BRIEF DESCRIPTION OF THE DRAWINGS FIG. 1 is a first view of a charged particle beam projection exposure apparatus according to the present invention.
FIG. 2 is a block diagram showing an electron optical system thereof, FIG. 3 is an explanatory diagram for explaining a deflection distortion correcting method, and FIG. 4 is a distortion (deformation) of a sample surface. FIG. 5 is an explanatory view for explaining a method of measurement and correction and a method of drawing a pattern on the entire surface of the sample, FIG. 5 is a configuration diagram showing a second embodiment of a charged beam projection exposure apparatus according to the present invention, and FIG. FIG. 7 is a block diagram showing a conventional electron optical system, FIG. 7 is a pattern diagram showing an example of pattern drawing in the conventional electron optical system, and FIG. 8 is an example of transferring a mask and its pattern onto a sample surface in a conventional apparatus. FIG. 9 is a pattern diagram showing an example of transfer using a pair of complementary masks in a conventional apparatus. 6 ... Mask, 14 ... Sample, 20 ... Electron gun, 21 ... Electron beam, 22,23 ... Irradiation lens, 24 ... Beam shaping aperture, 25 ... Large deflector, 26 ... Mask stage, 27 ...
… Small deflector, 28 …… Focus correction lens, 29 …… Reduction projection lens, 30 …… Detector, 31 …… Sample stage, 32 …… Electronic optical system, 40 …… Control computer, 41 …… Lens power supply , 42 ...
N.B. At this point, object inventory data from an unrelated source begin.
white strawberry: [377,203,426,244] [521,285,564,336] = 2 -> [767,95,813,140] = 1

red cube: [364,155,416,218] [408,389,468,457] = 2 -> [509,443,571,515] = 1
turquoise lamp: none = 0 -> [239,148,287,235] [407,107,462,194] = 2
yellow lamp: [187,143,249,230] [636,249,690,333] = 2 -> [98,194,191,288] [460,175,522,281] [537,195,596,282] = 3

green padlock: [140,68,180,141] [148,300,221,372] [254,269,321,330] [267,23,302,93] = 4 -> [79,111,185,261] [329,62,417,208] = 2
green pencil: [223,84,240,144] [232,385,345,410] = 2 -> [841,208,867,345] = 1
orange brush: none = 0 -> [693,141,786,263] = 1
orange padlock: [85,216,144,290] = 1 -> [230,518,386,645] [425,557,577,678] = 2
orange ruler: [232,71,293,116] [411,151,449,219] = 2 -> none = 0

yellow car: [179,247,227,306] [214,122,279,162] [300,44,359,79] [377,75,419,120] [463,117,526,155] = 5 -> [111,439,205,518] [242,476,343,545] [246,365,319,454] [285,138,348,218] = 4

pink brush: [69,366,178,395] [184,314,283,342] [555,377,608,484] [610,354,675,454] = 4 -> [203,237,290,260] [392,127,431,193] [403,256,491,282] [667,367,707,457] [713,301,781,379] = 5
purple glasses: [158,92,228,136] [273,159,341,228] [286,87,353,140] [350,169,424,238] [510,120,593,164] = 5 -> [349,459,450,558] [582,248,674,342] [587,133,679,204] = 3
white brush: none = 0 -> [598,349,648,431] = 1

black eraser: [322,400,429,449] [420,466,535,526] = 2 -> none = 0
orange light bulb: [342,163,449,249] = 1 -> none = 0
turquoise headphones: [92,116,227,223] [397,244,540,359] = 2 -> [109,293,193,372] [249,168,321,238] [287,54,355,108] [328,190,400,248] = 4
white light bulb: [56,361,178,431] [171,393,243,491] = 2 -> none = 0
… Large deflection control circuit, 43 …… Mask stage controller, 44
...... Control circuit for sub-deflection / correction lens, 45 …… Signal processing circuit, 46 …… Laser length measuring machine for mask stage, 47 …… Mask stage driving device, 48 …… Laser measuring machine for sample stage, 49… … Sample stage drive, 50… Beam shaping lens.

Claims (3)

[Claims] 1. A charged beam projection exposure apparatus for projecting an image of a pattern by using a charged beam, wherein a mask stage on which a mask is mounted, a sample stage on which a sample is mounted, the mask stage and the sample stage are continuously arranged. A charged beam projection exposure apparatus, comprising: an electron optical system having a means for scanning the mask with the charged beam while moving the mask. 2. A charged beam projection exposure apparatus according to claim 1, wherein a plurality of said electron optical systems are provided. 3. The charged beam projection exposure apparatus according to claim 2, wherein the plurality of electron optical systems commonly use one mask stage and one sample stage.